The Boy Scouts, whose national council is currently in a meeting at its headquarters in Dallas, plans its long awaited vote on the organization's gay ban today, the NYT reports:
In a secret ballot, more than 1,400 volunteer leaders from scouting’s 270 councils will accept or reject a proposal that has led to strident divisions and debate. The emotions were evident Wednesday outside the conference center here in a suburb of Dallas, where dozens of conservative Christians, many in scout uniforms, carried “no” signs and waved American flags.
“We’re trying to uphold traditional values,” said Bill Lizzio, 58, a scout leader who had driven from Tennessee to register his concern.
Angry parents threatened to pull their sons out of scouting, saying they would never let them share a tent with a gay boy.
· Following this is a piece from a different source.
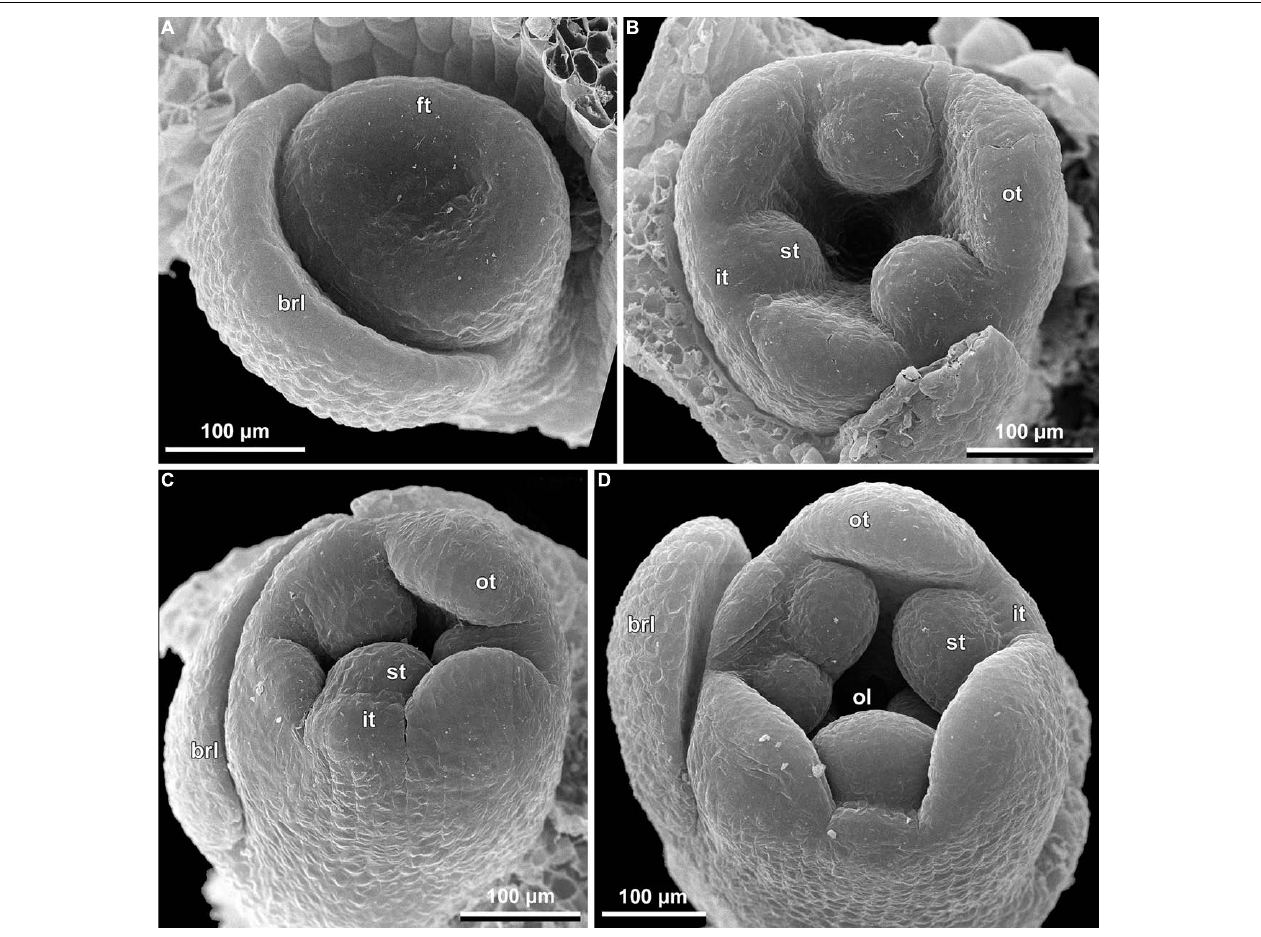
FIGURE 13 | Early floral development of Burmannia itoana (SEM). (A) Flower at initiation of floral tube. (B,C) Flower at initiation of inner tepal lobes and stamens on their common primordia; in (C) one outer tepal lobe is smaller than the two others. (D) Flower at initiation of ovary locule; note the fourth (teratological) stamen. brl, bracteole; ft, floral tube; it, inner tepal; ol, ovary locule; ot, outer tepal; st,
Current and former Boy Scouts who want to end the exclusionary policy, including several who were forced out of scouting for being gay, gave their own news briefing.
David Rice, 84, of Petaluma, Calif., who said he was ejected as a scout leader in 1998 after he publicly advocated including gays, said that if scouting did not change with the culture, “it will be left behind.”
“We cannot afford to lose this American icon,” he said.
Gay rights activists called for delegates to approve the policy change and vowed to continue their efforts until the Boy Scouts lifts its ban on gay adult leaders as well.
"There is nothing Scout-like about exclusion of other people, and there is nothing Scout-like about putting your own religious beliefs before someone else's," said Zach Wahls, an Eagle Scout raised by two lesbians and founder of Scouts for Equality.
Gay rights advocates gathered petitions with more than 1.8 million signatures supporting an end to the ban. Supporters of the current policy gathered petitions with about 250,000 signatures.
If the proposal passes as expected, some troops and the religious groups that sponsor them will withdraw from the national organization, they have said — a dangerous possibility for a group whose membership has decreased by nearly 19% during the last decade, according to the most recent figures from 2011.
Orr said that her troop leaders planned to meet to discuss what to do but that nationwide "there will be a huge loss of membership and revenue." About 70% of troops are sponsored by religious groups, and the ban is backed by the Southern Baptist Convention, Family Research Council and other conservative religious organizations.
"My religious beliefs cannot be compromised," said Mike Duncan, 46, a scoutmaster who described himself as Christian and traveled to the protest from Johnson City, Tenn., upset that opponents of the ban have brought sex and politics into Scouting.
"They're asking churches to support something that is wrong," he said.
GLAAD has been updating a live blog on the ground in Dallas and former Eagle Scout Zach Wahls and ousted den leader Jennifer Tyrrell have been speaking at press conferences...check out their photos and videos here.
Scouting for Equality's Wahls wrote a strong editorial for PolicyMic yesterday. Here he is speaking at yesterday's press conference on the ground in Dallas.
A powerful new video from the Scouts for Equality leader about his lesbian mom and den mother Jackie.
"It was really her guidance, as a leader, that I think facilitated the growth and development of us as boys, into young men. And it was interesting because Jackie, my mom, was an openly lesbian woman. So even though there was this policy that openly gay people couldn’t be a part of the program, once a lot of the other parents and leaders saw that Jackie just wanted a positive scouting experience for me and for my peers, they understood that they didn’t have anything to be afraid of. That made all the difference. It also illustrated to me the importance of lifting this ban so that mothers, like mine, could be a part of scouting experiences for their sons, all over the country."